Supplied material below:

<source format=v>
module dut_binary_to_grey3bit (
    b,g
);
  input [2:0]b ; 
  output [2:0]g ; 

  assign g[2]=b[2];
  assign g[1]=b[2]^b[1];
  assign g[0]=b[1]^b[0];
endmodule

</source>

End of Supplied material.
Supplied material below:

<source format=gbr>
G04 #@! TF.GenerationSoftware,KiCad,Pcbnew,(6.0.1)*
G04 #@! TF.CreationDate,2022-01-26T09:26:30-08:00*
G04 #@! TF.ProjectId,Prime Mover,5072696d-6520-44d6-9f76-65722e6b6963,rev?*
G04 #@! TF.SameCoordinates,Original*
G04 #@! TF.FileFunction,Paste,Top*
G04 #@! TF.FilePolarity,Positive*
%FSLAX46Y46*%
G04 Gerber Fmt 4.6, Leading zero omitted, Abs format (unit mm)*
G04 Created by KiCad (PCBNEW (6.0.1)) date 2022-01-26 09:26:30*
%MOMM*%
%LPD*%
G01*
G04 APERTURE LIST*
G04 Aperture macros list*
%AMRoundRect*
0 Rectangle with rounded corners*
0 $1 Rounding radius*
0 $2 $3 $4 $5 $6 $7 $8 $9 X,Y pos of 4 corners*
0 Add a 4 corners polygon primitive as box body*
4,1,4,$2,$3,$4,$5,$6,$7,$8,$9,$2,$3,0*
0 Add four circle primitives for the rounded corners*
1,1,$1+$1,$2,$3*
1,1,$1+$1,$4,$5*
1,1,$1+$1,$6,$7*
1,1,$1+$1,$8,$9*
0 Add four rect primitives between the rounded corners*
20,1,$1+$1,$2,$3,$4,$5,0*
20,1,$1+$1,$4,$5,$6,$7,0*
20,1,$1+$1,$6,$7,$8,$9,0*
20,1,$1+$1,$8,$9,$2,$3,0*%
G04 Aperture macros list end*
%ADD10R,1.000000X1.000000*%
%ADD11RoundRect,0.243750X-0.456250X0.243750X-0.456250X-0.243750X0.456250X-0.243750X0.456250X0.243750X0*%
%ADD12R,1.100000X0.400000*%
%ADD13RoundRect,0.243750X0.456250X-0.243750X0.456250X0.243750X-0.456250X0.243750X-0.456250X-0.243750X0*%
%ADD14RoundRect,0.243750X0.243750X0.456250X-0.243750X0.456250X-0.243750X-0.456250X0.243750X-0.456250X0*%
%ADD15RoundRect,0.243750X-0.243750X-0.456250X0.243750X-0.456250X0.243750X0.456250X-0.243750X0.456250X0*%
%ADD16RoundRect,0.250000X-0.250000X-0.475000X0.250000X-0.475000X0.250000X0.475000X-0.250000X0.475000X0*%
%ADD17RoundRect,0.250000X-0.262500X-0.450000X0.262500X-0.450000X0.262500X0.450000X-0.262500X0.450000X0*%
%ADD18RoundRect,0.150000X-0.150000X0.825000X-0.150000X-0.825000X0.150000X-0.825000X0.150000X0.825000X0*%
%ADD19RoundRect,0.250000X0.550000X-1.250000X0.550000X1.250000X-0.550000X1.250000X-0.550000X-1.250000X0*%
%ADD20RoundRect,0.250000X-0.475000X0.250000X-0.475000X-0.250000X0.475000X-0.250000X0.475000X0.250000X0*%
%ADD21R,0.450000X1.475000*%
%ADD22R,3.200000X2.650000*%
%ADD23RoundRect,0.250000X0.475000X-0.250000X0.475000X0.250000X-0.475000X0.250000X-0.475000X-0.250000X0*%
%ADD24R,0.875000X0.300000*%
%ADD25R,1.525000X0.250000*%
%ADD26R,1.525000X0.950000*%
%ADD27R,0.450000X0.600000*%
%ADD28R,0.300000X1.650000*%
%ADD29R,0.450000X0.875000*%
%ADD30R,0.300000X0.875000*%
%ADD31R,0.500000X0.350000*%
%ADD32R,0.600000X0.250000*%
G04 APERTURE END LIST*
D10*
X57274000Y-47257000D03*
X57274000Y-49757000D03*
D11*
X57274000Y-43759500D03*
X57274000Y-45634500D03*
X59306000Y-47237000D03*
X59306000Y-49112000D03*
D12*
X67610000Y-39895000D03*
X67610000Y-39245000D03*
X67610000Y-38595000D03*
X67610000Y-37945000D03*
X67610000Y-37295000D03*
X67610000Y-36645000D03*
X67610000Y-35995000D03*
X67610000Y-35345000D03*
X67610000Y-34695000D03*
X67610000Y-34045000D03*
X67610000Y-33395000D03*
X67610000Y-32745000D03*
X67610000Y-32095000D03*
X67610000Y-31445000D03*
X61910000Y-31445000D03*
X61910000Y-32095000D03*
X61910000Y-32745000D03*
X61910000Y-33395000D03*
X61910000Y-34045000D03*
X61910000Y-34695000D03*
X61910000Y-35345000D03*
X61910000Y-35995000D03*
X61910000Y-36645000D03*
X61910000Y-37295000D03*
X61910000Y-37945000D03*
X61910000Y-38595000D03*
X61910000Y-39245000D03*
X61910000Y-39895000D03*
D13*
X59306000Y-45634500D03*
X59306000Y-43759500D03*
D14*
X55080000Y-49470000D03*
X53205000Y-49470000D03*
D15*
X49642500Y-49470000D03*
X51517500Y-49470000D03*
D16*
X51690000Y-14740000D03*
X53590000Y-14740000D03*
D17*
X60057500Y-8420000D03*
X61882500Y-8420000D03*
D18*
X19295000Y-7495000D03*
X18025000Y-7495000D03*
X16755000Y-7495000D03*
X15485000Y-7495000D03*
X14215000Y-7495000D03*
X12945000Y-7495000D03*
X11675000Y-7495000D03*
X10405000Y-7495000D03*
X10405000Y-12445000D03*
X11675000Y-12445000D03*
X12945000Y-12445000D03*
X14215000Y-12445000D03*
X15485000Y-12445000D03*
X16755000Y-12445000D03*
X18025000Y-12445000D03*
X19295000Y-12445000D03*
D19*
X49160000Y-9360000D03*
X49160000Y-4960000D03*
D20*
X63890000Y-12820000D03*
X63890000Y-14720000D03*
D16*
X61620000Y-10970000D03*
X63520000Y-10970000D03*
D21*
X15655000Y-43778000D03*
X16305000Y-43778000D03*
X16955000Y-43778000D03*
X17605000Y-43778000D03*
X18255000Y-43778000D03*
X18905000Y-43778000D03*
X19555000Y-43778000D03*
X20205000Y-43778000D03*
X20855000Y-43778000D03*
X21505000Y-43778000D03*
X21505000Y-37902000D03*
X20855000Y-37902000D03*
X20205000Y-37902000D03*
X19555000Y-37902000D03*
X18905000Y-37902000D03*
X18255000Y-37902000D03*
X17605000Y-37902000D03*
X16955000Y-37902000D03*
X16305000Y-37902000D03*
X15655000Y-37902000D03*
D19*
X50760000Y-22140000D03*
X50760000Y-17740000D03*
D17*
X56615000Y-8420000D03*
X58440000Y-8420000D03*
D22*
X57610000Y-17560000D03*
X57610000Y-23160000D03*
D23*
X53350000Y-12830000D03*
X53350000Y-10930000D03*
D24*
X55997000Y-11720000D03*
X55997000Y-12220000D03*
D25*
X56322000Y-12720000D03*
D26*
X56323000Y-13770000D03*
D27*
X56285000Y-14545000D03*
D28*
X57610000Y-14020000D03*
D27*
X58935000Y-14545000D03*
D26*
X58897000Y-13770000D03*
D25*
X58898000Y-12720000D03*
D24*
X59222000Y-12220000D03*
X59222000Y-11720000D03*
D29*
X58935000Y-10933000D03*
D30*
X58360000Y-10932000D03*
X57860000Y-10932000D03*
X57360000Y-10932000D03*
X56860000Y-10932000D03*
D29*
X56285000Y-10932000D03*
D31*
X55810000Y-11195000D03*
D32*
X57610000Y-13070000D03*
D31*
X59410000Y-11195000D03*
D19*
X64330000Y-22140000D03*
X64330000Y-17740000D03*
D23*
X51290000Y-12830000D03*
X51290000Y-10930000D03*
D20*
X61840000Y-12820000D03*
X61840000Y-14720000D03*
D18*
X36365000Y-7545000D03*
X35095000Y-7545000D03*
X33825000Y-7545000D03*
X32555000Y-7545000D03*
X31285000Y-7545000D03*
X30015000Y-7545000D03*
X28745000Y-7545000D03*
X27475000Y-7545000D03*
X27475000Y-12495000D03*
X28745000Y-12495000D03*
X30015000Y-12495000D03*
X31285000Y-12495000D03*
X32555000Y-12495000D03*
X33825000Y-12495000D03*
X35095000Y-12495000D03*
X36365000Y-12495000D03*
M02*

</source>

End of Supplied material.
Supplied material below:

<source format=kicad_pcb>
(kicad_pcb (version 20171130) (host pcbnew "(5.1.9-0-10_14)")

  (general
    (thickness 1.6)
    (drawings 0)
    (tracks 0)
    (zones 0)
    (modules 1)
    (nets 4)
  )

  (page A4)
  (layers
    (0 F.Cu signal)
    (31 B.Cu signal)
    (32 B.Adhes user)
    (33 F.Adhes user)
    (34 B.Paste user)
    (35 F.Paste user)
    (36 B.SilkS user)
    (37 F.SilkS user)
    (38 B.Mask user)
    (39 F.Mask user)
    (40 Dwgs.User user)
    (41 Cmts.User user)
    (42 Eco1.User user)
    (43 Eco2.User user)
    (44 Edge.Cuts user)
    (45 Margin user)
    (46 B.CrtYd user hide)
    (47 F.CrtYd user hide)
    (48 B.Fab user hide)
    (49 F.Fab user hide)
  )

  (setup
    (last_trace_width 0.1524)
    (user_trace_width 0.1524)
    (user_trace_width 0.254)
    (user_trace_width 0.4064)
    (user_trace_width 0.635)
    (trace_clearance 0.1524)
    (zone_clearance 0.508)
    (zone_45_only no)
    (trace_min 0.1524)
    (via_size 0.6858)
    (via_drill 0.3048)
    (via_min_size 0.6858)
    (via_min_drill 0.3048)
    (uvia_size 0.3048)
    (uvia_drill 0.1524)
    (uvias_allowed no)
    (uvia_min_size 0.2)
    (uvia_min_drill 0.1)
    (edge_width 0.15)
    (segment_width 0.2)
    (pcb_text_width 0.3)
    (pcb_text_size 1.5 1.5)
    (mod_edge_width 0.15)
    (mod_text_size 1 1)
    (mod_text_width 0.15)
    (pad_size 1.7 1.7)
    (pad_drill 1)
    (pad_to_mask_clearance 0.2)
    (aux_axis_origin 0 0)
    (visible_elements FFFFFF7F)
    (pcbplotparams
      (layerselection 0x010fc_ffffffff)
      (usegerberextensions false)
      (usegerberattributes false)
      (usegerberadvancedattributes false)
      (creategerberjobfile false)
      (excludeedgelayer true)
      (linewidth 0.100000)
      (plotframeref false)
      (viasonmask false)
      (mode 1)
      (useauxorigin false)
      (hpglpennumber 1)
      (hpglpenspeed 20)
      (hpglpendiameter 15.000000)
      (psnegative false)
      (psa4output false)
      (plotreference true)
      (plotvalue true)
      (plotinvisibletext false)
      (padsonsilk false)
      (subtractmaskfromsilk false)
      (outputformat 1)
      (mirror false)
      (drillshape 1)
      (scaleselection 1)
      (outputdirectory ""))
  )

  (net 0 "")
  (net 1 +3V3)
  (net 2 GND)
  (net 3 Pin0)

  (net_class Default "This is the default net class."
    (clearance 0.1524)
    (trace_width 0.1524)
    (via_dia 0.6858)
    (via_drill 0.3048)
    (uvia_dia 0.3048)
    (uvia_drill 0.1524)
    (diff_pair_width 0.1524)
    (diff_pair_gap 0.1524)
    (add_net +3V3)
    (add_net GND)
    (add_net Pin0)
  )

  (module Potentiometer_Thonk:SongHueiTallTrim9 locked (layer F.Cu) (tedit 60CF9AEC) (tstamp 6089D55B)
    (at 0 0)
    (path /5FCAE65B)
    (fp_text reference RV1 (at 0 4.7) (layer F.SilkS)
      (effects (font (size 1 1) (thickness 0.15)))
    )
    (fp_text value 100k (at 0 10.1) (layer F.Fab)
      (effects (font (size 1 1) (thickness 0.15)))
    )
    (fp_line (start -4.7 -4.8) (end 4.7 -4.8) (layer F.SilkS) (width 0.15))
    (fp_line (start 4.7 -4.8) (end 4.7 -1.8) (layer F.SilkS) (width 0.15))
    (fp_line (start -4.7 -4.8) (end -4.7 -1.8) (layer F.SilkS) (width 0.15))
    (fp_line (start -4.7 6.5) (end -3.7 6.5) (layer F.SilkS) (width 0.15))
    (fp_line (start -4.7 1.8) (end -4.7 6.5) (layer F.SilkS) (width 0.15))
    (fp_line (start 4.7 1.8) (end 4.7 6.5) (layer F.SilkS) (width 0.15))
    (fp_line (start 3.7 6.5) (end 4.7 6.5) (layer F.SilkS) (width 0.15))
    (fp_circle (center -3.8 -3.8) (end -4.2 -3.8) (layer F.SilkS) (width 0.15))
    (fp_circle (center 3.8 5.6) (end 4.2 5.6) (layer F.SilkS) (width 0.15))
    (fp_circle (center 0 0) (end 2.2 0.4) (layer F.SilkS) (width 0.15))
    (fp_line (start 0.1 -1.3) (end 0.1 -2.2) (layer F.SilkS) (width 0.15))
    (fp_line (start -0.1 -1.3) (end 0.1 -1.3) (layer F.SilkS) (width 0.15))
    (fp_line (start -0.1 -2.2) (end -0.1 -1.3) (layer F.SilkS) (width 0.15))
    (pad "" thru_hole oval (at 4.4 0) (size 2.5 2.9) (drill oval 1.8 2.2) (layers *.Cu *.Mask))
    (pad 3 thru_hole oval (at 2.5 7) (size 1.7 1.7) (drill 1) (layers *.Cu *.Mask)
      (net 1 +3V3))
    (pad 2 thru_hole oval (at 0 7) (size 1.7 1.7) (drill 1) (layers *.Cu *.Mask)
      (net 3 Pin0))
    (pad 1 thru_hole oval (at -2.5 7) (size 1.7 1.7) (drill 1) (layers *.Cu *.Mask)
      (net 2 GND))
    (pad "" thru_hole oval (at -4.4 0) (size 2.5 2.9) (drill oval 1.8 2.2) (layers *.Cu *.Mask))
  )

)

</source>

End of Supplied material.

* Problem details
Your reply is to repeat, unchanged, the lines above running from the one with "(uvia_min_drill 0.1)" up to and including the one with "(fp_line (start 3.7".

* Answer to the problem
    (uvia_min_drill 0.1)
    (edge_width 0.15)
    (segment_width 0.2)
    (pcb_text_width 0.3)
    (pcb_text_size 1.5 1.5)
    (mod_edge_width 0.15)
    (mod_text_size 1 1)
    (mod_text_width 0.15)
    (pad_size 1.7 1.7)
    (pad_drill 1)
    (pad_to_mask_clearance 0.2)
    (aux_axis_origin 0 0)
    (visible_elements FFFFFF7F)
    (pcbplotparams
      (layerselection 0x010fc_ffffffff)
      (usegerberextensions false)
      (usegerberattributes false)
      (usegerberadvancedattributes false)
      (creategerberjobfile false)
      (excludeedgelayer true)
      (linewidth 0.100000)
      (plotframeref false)
      (viasonmask false)
      (mode 1)
      (useauxorigin false)
      (hpglpennumber 1)
      (hpglpenspeed 20)
      (hpglpendiameter 15.000000)
      (psnegative false)
      (psa4output false)
      (plotreference true)
      (plotvalue true)
      (plotinvisibletext false)
      (padsonsilk false)
      (subtractmaskfromsilk false)
      (outputformat 1)
      (mirror false)
      (drillshape 1)
      (scaleselection 1)
      (outputdirectory ""))
  )

  (net 0 "")
  (net 1 +3V3)
  (net 2 GND)
  (net 3 Pin0)

  (net_class Default "This is the default net class."
    (clearance 0.1524)
    (trace_width 0.1524)
    (via_dia 0.6858)
    (via_drill 0.3048)
    (uvia_dia 0.3048)
    (uvia_drill 0.1524)
    (diff_pair_width 0.1524)
    (diff_pair_gap 0.1524)
    (add_net +3V3)
    (add_net GND)
    (add_net Pin0)
  )

  (module Potentiometer_Thonk:SongHueiTallTrim9 locked (layer F.Cu) (tedit 60CF9AEC) (tstamp 6089D55B)
    (at 0 0)
    (path /5FCAE65B)
    (fp_text reference RV1 (at 0 4.7) (layer F.SilkS)
      (effects (font (size 1 1) (thickness 0.15)))
    )
    (fp_text value 100k (at 0 10.1) (layer F.Fab)
      (effects (font (size 1 1) (thickness 0.15)))
    )
    (fp_line (start -4.7 -4.8) (end 4.7 -4.8) (layer F.SilkS) (width 0.15))
    (fp_line (start 4.7 -4.8) (end 4.7 -1.8) (layer F.SilkS) (width 0.15))
    (fp_line (start -4.7 -4.8) (end -4.7 -1.8) (layer F.SilkS) (width 0.15))
    (fp_line (start -4.7 6.5) (end -3.7 6.5) (layer F.SilkS) (width 0.15))
    (fp_line (start -4.7 1.8) (end -4.7 6.5) (layer F.SilkS) (width 0.15))
    (fp_line (start 4.7 1.8) (end 4.7 6.5) (layer F.SilkS) (width 0.15))
    (fp_line (start 3.7 6.5) (end 4.7 6.5) (layer F.SilkS) (width 0.15))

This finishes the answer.